=== INPUT DATA ===
· · · · ·

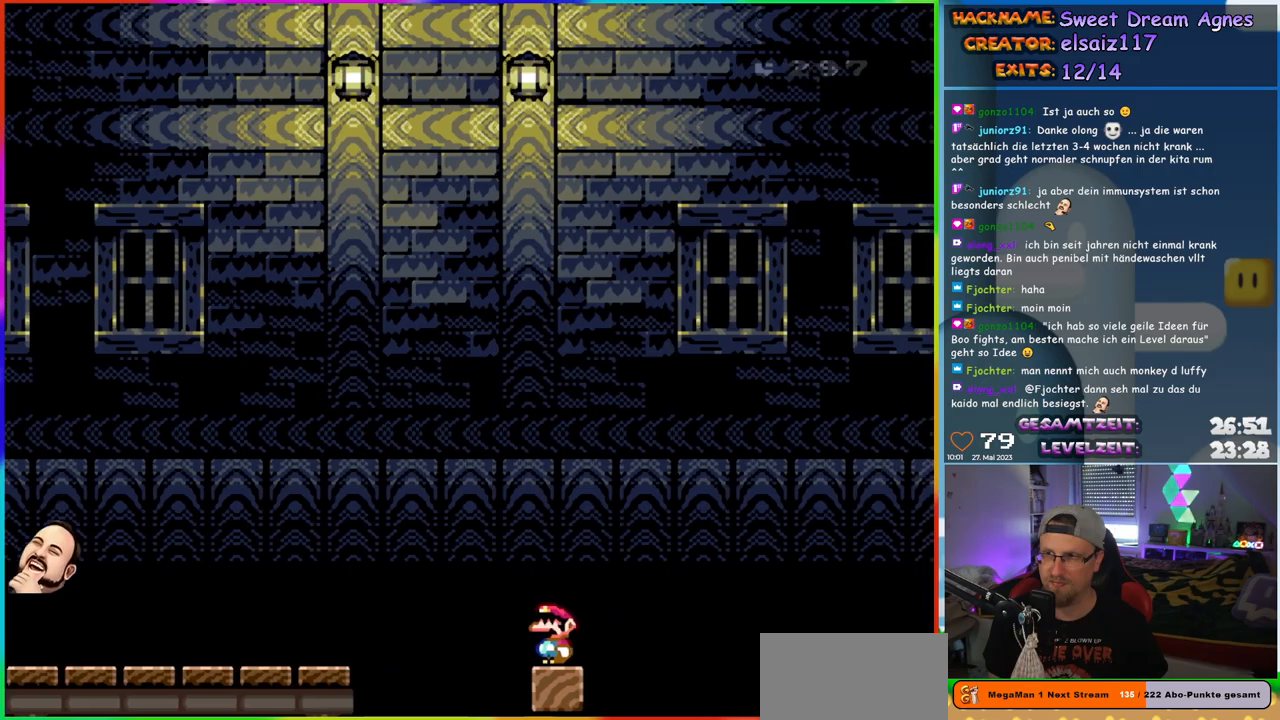
{"buttons": ["B", "Y", "DPAD_RIGHT"], "events": [[283, "DPAD_RIGHT", "down"], [350, "B", "down"]]}
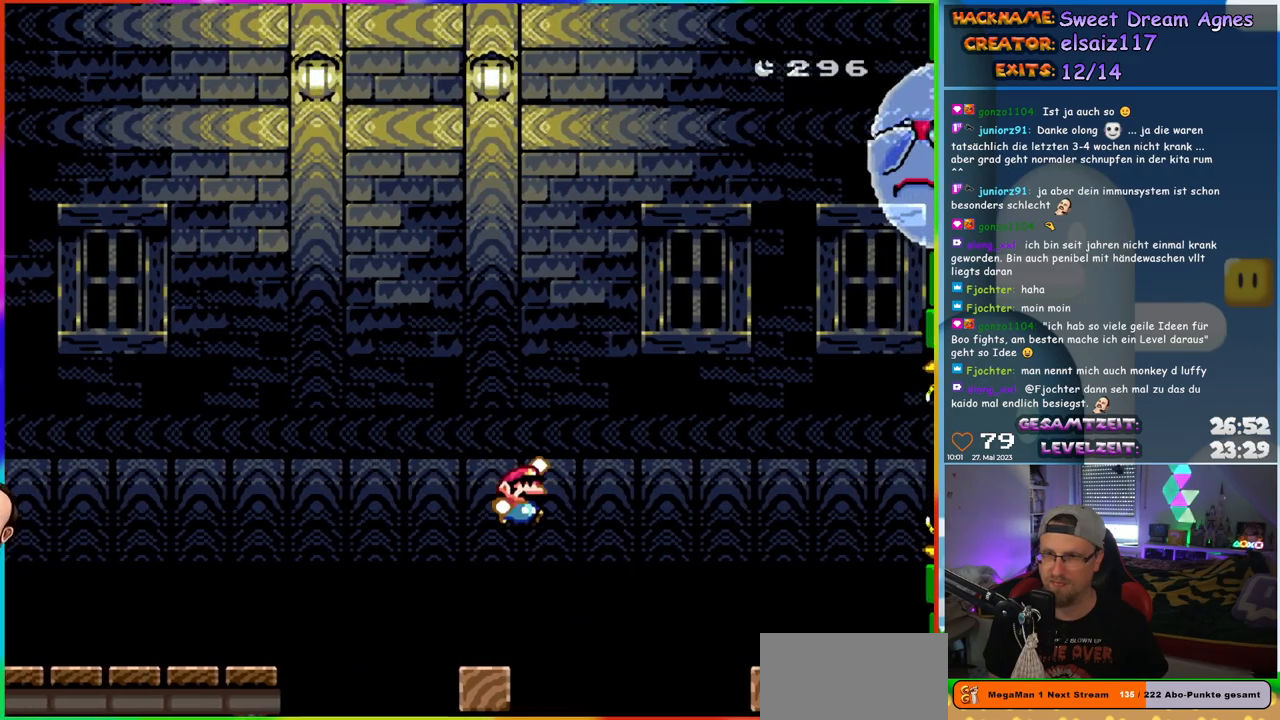
{"buttons": ["B", "Y"], "events": [[500, "DPAD_RIGHT", "up"]]}
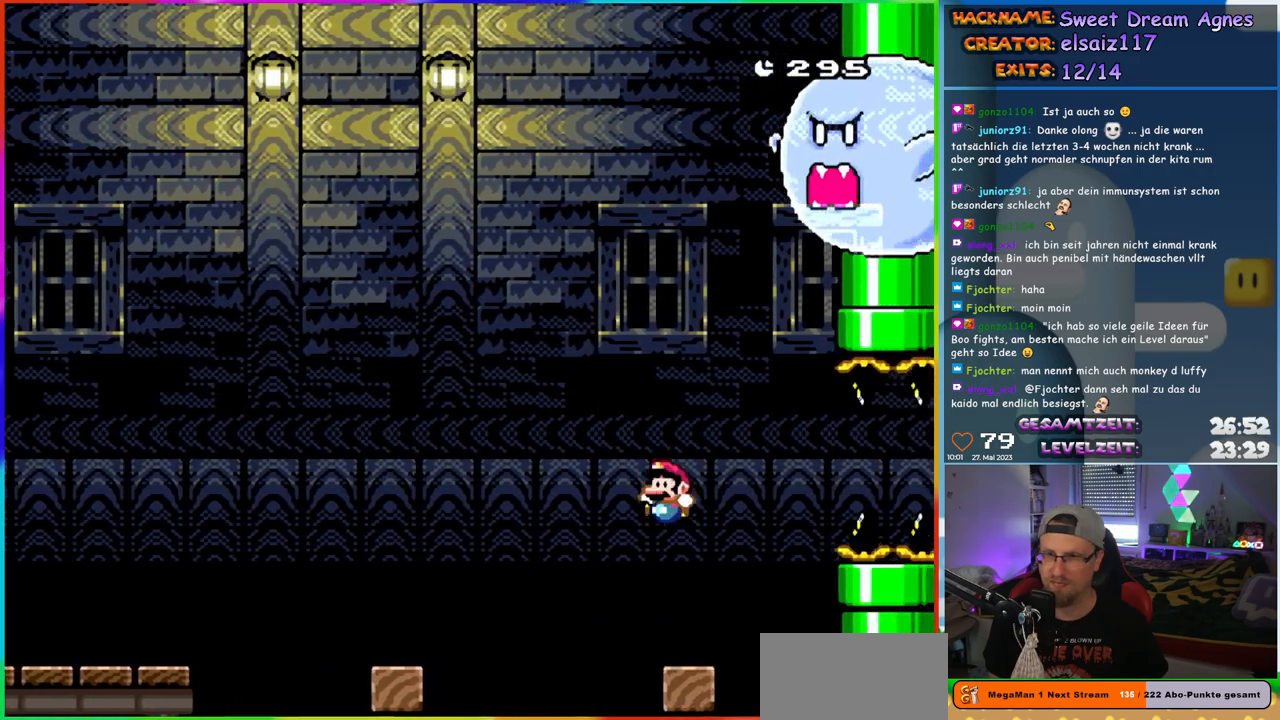
{"buttons": ["Y"], "events": [[17, "B", "up"], [33, "DPAD_LEFT", "down"], [150, "DPAD_LEFT", "up"], [350, "DPAD_LEFT", "down"], [417, "DPAD_LEFT", "up"]]}
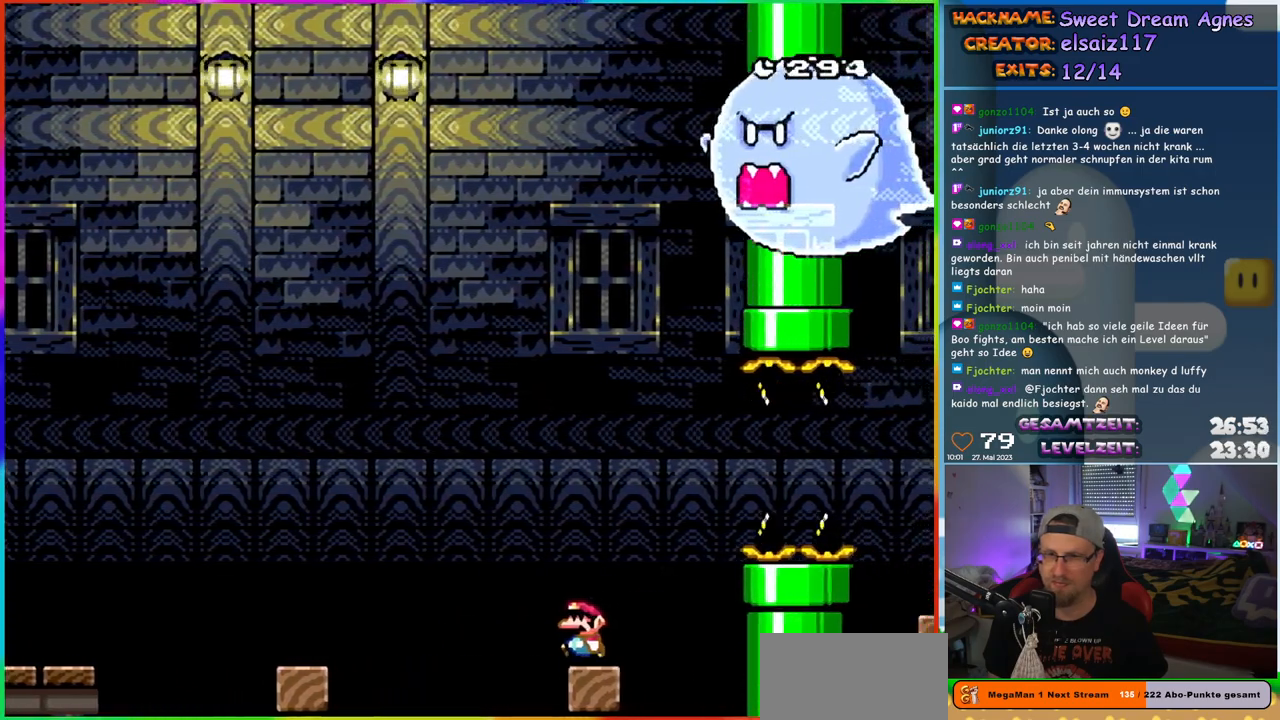
{"buttons": ["Y", "DPAD_RIGHT"], "events": [[133, "DPAD_RIGHT", "down"], [367, "B", "down"], [433, "B", "up"]]}
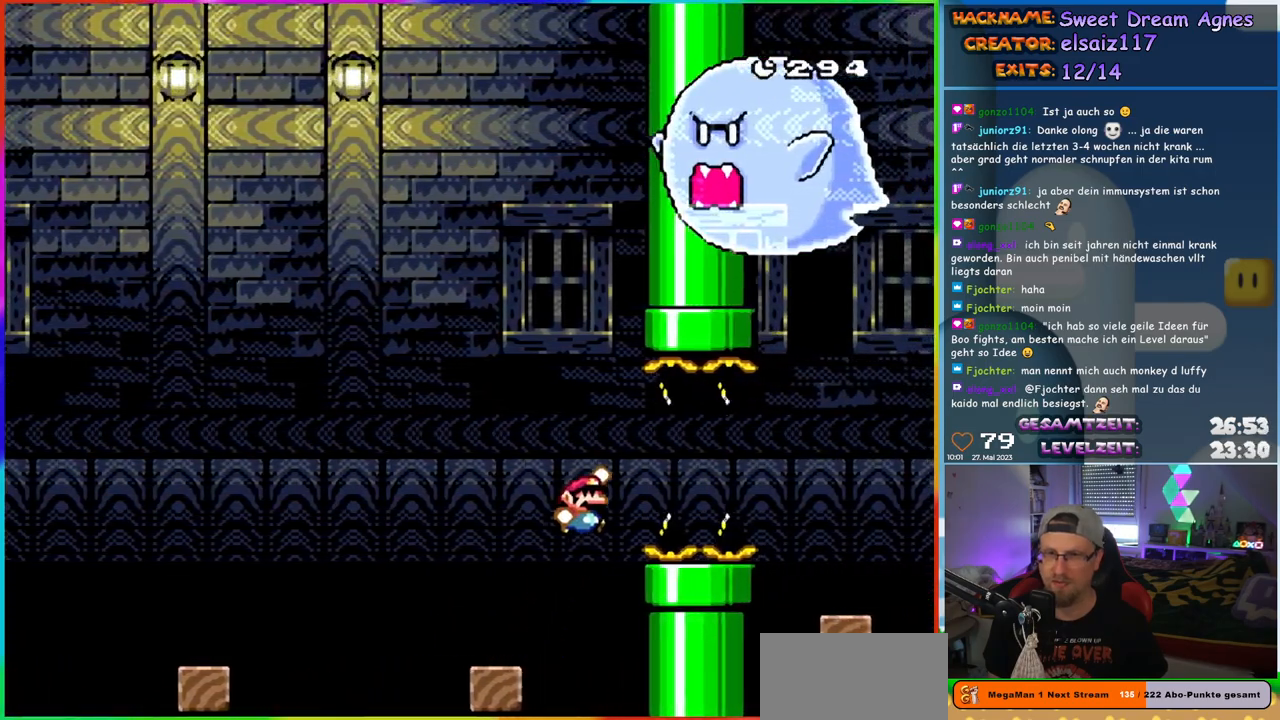
{"buttons": ["B", "Y", "DPAD_LEFT"], "events": [[33, "B", "down"], [467, "DPAD_RIGHT", "up"], [467, "DPAD_UP", "down"], [483, "DPAD_LEFT", "down"], [483, "DPAD_UP", "up"]]}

· · · · ·

Would you output the listing above verbatim, without its pictures?

{"buttons": ["B", "Y", "DPAD_RIGHT"], "events": [[283, "DPAD_RIGHT", "down"], [350, "B", "down"]]}
{"buttons": ["B", "Y"], "events": [[500, "DPAD_RIGHT", "up"]]}
{"buttons": ["Y"], "events": [[17, "B", "up"], [33, "DPAD_LEFT", "down"], [150, "DPAD_LEFT", "up"], [350, "DPAD_LEFT", "down"], [417, "DPAD_LEFT", "up"]]}
{"buttons": ["Y", "DPAD_RIGHT"], "events": [[133, "DPAD_RIGHT", "down"], [367, "B", "down"], [433, "B", "up"]]}
{"buttons": ["B", "Y", "DPAD_LEFT"], "events": [[33, "B", "down"], [467, "DPAD_RIGHT", "up"], [467, "DPAD_UP", "down"], [483, "DPAD_LEFT", "down"], [483, "DPAD_UP", "up"]]}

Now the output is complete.